[Excerpts from a dataset]
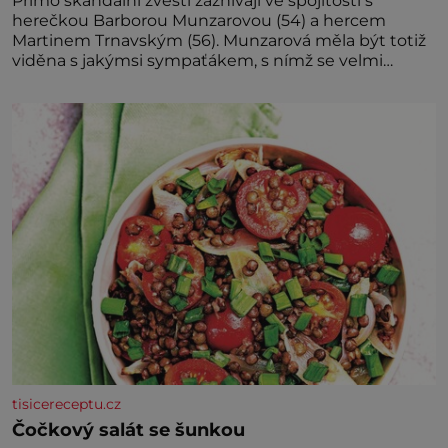
Přímo skandální zvěsti zaznívají ve spojitosti s
herečkou Barborou Munzarovou (54) a hercem
Martinem Trnavským (56). Munzarová měla být totiž
viděna s jakýmsi sympaťákem, s nímž se velmi
družně, až d
tisicereceptu.cz
Čočkový salát se šunkou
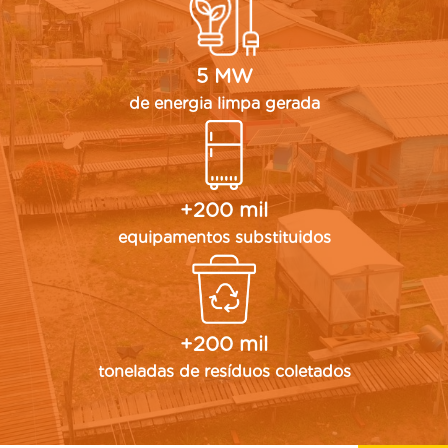
5 MW
de energia limpa gerada
+200 mil
equipamentos substituidos
+200 mil
toneladas de resíduos coletados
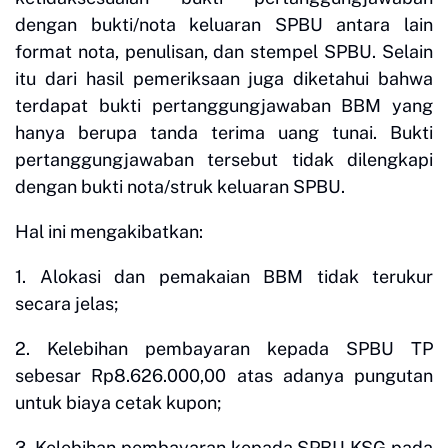
dengan bukti/nota keluaran SPBU antara lain
format nota, penulisan, dan stempel SPBU. Selain
itu dari hasil pemeriksaan juga diketahui bahwa
terdapat bukti pertanggungjawaban BBM yang
hanya berupa tanda terima uang tunai. Bukti
pertanggungjawaban tersebut tidak dilengkapi
dengan bukti nota/struk keluaran SPBU.
Hal ini mengakibatkan:
1. Alokasi dan pemakaian BBM tidak terukur
secara jelas;
2. Kelebihan pembayaran kepada SPBU TP
sebesar Rp8.626.000,00 atas adanya pungutan
untuk biaya cetak kupon;
3. Kelebihan pembayaran kepada SPBU KSG pada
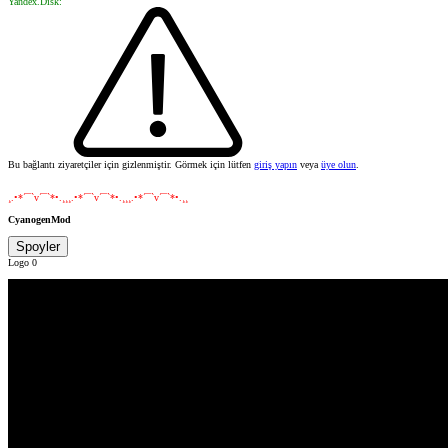
Yandex.Disk:
Bu bağlantı ziyaretçiler için gizlenmiştir. Görmek için lütfen
giriş yapın
veya
üye olun
.
¸.•*´¯`v´¯`*•.¸¸¸.•*´¯`v´¯`*•.¸¸¸.•*´¯`v´¯`*•.¸¸
CyanogenMod
Spoyler
Logo 0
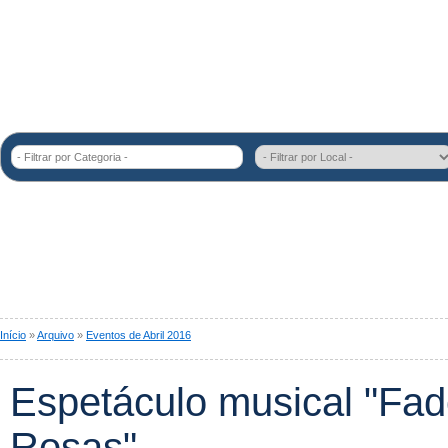
- Filtrar por Categoria -
Início
»
Arquivo
»
Eventos de Abril 2016
Espetáculo musical "Fad
Rosas"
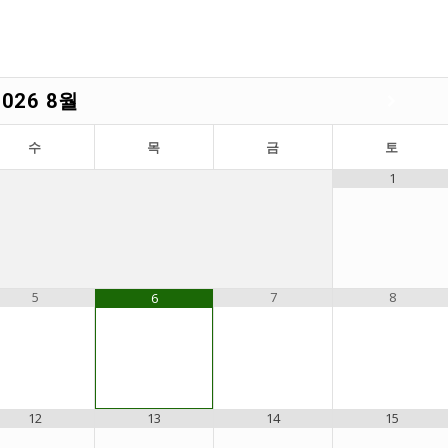
2026
8월
수
목
금
토
1
5
7
8
6
12
13
14
15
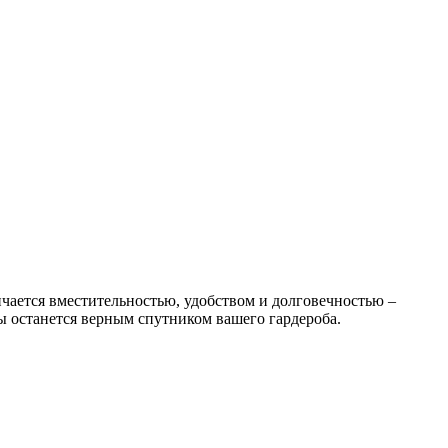
чается вместительностью, удобством и долговечностью –
ды останется верным спутником вашего гардероба.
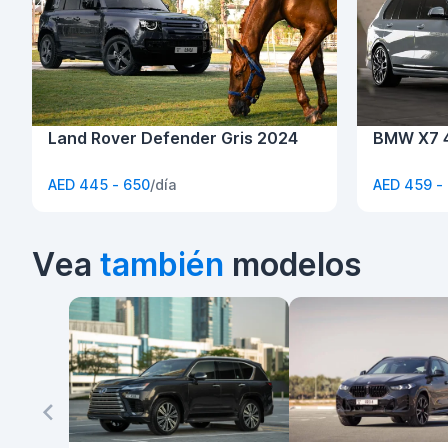
Land Rover Defender Gris 2024
BMW X7 4
AED 445 - 650
/día
AED 459 -
Vea
también
modelos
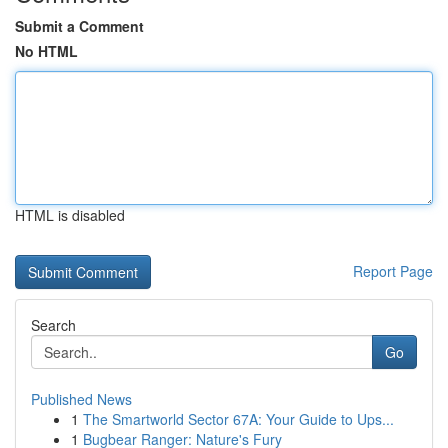
Submit a Comment
No HTML
HTML is disabled
Report Page
Search
Go
Published News
1
The Smartworld Sector 67A: Your Guide to Ups...
1
Bugbear Ranger: Nature's Fury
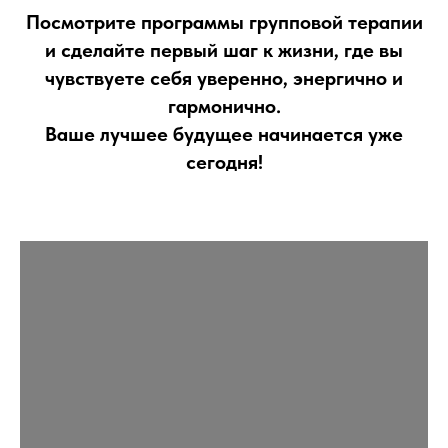
Посмотрите программы групповой терапии
и сделайте первый шаг к жизни, где вы
чувствуете себя уверенно, энергично и
гармонично.
Ваше лучшее будущее начинается уже
сегодня!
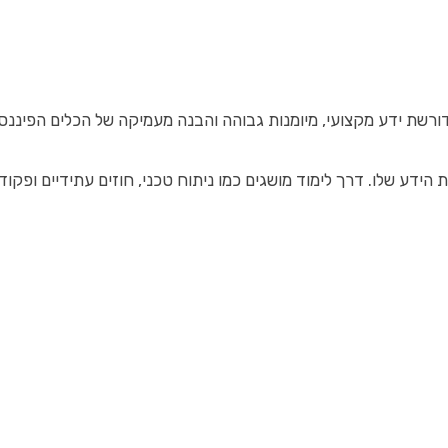
שת ידע מקצועי, מיומנות גבוהה והבנה מעמיקה של הכלים הפיננסיי
 הידע שלו. דרך לימוד מושגים כמו ניתוח טכני, חוזים עתידיים ופק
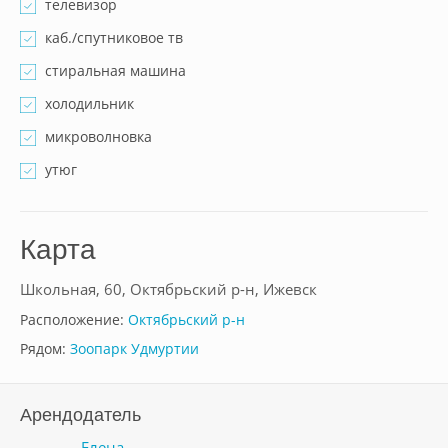
телевизор
каб./спутниковое тв
стиральная машина
холодильник
микроволновка
утюг
Карта
Школьная, 60, Октябрьский р-н, Ижевск
Расположение:
Октябрьский р-н
Рядом:
Зоопарк Удмуртии
Арендодатель
Елена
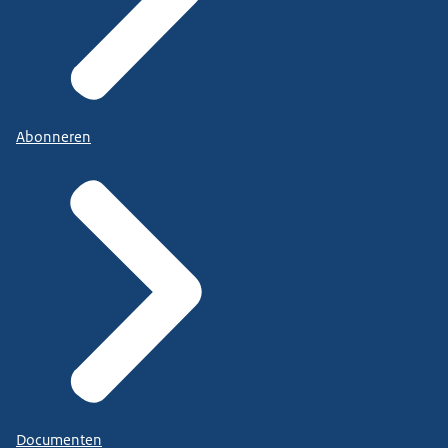
Abonneren
Documenten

→ **Task prompt**:
Copy the text of every row above, unchanged and line by line. Leave the pictures out.

→ **Solution for this task**:
Přímo skandální zvěsti zaznívají ve spojitosti s
herečkou Barborou Munzarovou (54) a hercem
Martinem Trnavským (56). Munzarová měla být totiž
viděna s jakýmsi sympaťákem, s nímž se velmi
družně, až d
tisicereceptu.cz
Čočkový salát se šunkou
5 MW
de energia limpa gerada
+200 mil
equipamentos substituidos
+200 mil
toneladas de resíduos coletados
dengan bukti/nota keluaran SPBU antara lain
format nota, penulisan, dan stempel SPBU. Selain
itu dari hasil pemeriksaan juga diketahui bahwa
terdapat bukti pertanggungjawaban BBM yang
hanya berupa tanda terima uang tunai. Bukti
pertanggungjawaban tersebut tidak dilengkapi
dengan bukti nota/struk keluaran SPBU.
Hal ini mengakibatkan:
1. Alokasi dan pemakaian BBM tidak terukur
secara jelas;
2. Kelebihan pembayaran kepada SPBU TP
sebesar Rp8.626.000,00 atas adanya pungutan
untuk biaya cetak kupon;
3. Kelebihan pembayaran kepada SPBU KSG pada
Yandex.Disk:
Bu bağlantı ziyaretçiler için gizlenmiştir. Görmek için lütfen
giriş yapın
veya
üye olun
.
¸.•*´¯`v´¯`*•.¸¸¸.•*´¯`v´¯`*•.¸¸¸.•*´¯`v´¯`*•.¸¸
CyanogenMod
Spoyler
Logo 0
- Filtrar por Categoria -
Início
»
Arquivo
»
Eventos de Abril 2016
Espetáculo musical "Fad
Rosas"
2026
8월
수
목
금
토
1
5
7
8
6
12
13
14
15
чается вместительностью, удобством и долговечностью –
ды останется верным спутником вашего гардероба.
Land Rover Defender Gris 2024
BMW X7 4
AED 445 - 650
/día
AED 459 -
Vea
también
modelos
Submit a Comment
No HTML
HTML is disabled
Report Page
Search
Go
Published News
1
The Smartworld Sector 67A: Your Guide to Ups...
1
Bugbear Ranger: Nature's Fury
Посмотрите программы групповой терапии
и сделайте первый шаг к жизни, где вы
чувствуете себя уверенно, энергично и
гармонично.
Ваше лучшее будущее начинается уже
сегодня!
שת ידע מקצועי, מיומנות גבוהה והבנה מעמיקה של הכלים הפיננסיי
 הידע שלו. דרך לימוד מושגים כמו ניתוח טכני, חוזים עתידיים ופק
телевизор
каб./спутниковое тв
стиральная машина
холодильник
микроволновка
утюг
Карта
Школьная, 60, Октябрьский р-н, Ижевск
Расположение:
Октябрьский р-н
Рядом:
Зоопарк Удмуртии
Арендодатель
Елена
Abonneren
Documenten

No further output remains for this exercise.